Mesela "sirkler iyidir, biz orada hayvan görüyoruz" dediklerinde, veya "hayvanlar barınakta kalmalı" dediklerinde ne düşündüklerini soruyoruz. İşte barınakta arkadaşlarıyla beraber ve karnı doyuyor, bakış açısı o. Halbuki barınaklar hayvan hakları aktivistleri açısından ölüme kadar esaret demek, ölüm kampı demek. Çocuklara bu sözlerle söylemiyoruz ama, "iyileşmek için hastaneye gittiğinizde yemek getiriliyor, ziyaretçileriniz geliyor ama iyileşince eve döneceğinizi biliyorsunuz. Barınaktan eve dönüş yok." Bunu anladıklarında "aa o zaman barınaklar kötü, bizimle yaşasınlar" diyorlar. 

IK: Açık Radyo dinleyicileri size nasıl destek olabilir?

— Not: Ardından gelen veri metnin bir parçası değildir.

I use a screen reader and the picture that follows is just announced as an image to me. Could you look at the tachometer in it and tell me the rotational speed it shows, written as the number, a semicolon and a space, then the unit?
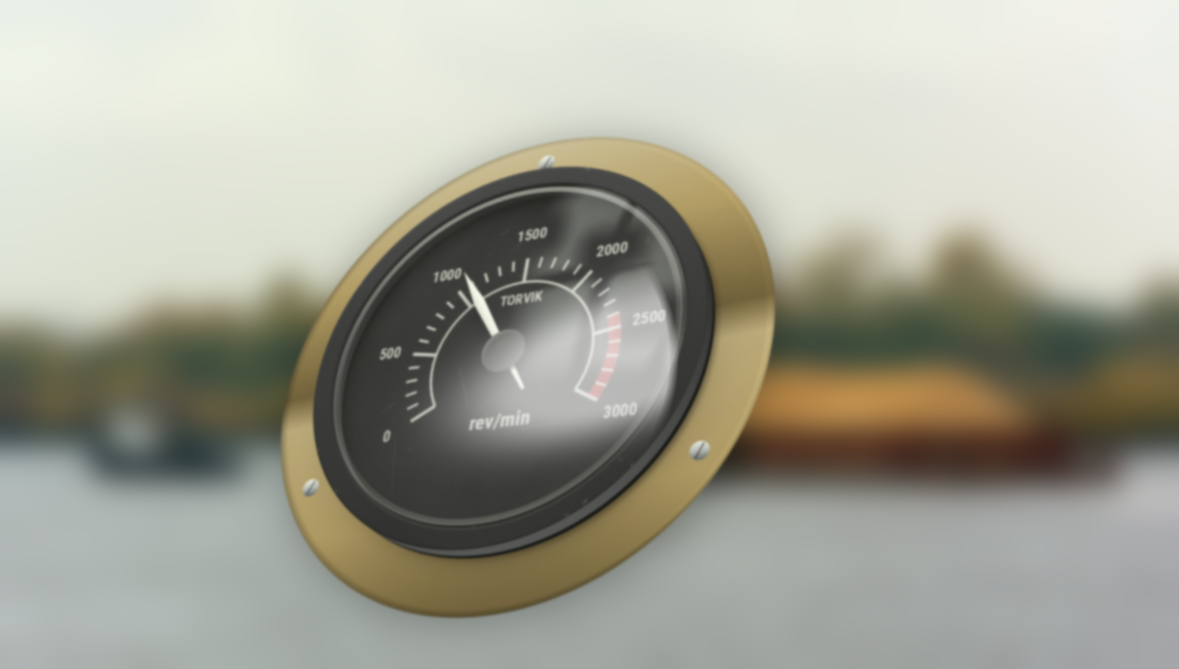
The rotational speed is 1100; rpm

Hem bu proje için, hem derneğin faaliyetleri için?

HY: Derneğin faaliyetleri için sponsorlar olabilir, okullara giderken küçük sembolik mamalar veya afişler, broşürler dağıtılması anlamında. Biz çünkü maddi anlamda çok etkin bir dernek değiliz, herkes gönüllü. O konuda biraz zayıfız diyebilirim. Bağışta bulunabilir insanlar isterse, derneğe üye olup aidat ödeyebilir. Hukuki destek olabilir, bütün Türkiye'deki hukukçu arkadaşların katılımını isteriz aslında. Her ilde bir HAD hukukçusu olsa ihlalleri daha kolay takip edebiliriz sanırım.